Sherri Hope Culver serves as Director of the Center for Media and Information Literacy (CMIL) at Temple University, USA where she is an Associate Professor in the Department of Media Studies and Production. The CMIL is recognized as a global chair of media and information literacy by UNESCO/UNAOC and is a member of the Global Alliance for Partnerships on Media and Information Literacy (GAPMIL). Sherri’s teaching and consulting centers on the business of media, with a focus on children's media. She has worked with Nickelodeon, Participant Media, YouTube Kids, PBS, Sprout, and the Corporation for Public Broadcasting. Sherri collaborates internationally with researchers, educators, media companies, schools and nonprofit organizations on projects connected to children & media. Prior to her academic position, Sherri served in several leadership positions in public media.
Sherri is author, co-author and editor of several books, articles and curricular materials, including serving as co-executive editor of the Yearbook on Media and Information Literacy and Intercultural Dialogue. She served as co-editor of the Yearbook from 2013-2015. Sherri serves on the Board of Directors of the National Association for Media Literacy Education, and served as its president for three terms.

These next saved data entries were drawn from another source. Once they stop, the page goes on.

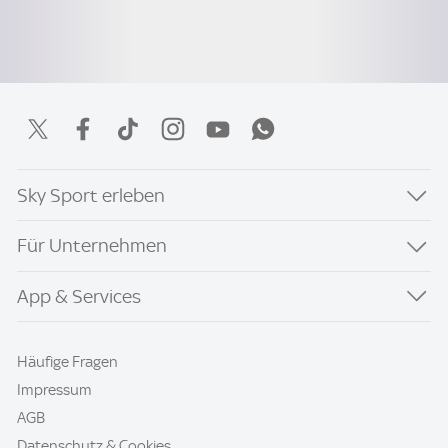
Sky Sport erleben
Für Unternehmen
App & Services
Häufige Fragen
Impressum
AGB
Datenschutz & Cookies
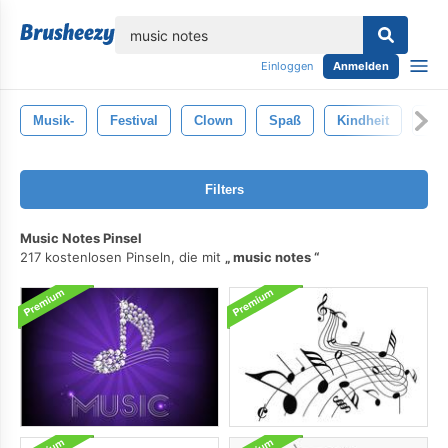
lose
Einloggen
Anmelden
Musik-
Festival
Clown
Spaß
Kindheit
Am
Filters
Music Notes Pinsel
217 kostenlosen Pinseln, die mit
music notes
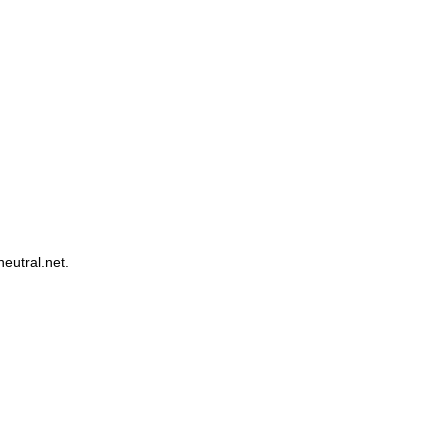
eutral.net.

Sherri writes regularly about issues facing children's media and media literacy on her blog. and discusses the issues with guests on her television series, Media Inside Out. She has given talks and moderated panels at major universities and conferences, including the World Summit on Media for Children, the UNESCO Media and Information Literacy conferences, the National Association for Media Literacy Education and the UK Children’s Media Conference. She has been interviewed by major news outlets, including the Christian Science Monitor, Philadelphia Inquirer and Los Angeles Times.
Sherri holds a masters degree in public culture from the University of Pennsylvania. Her research explored the impact of children’s television on the social development of girls and their ability to form diverse friendships.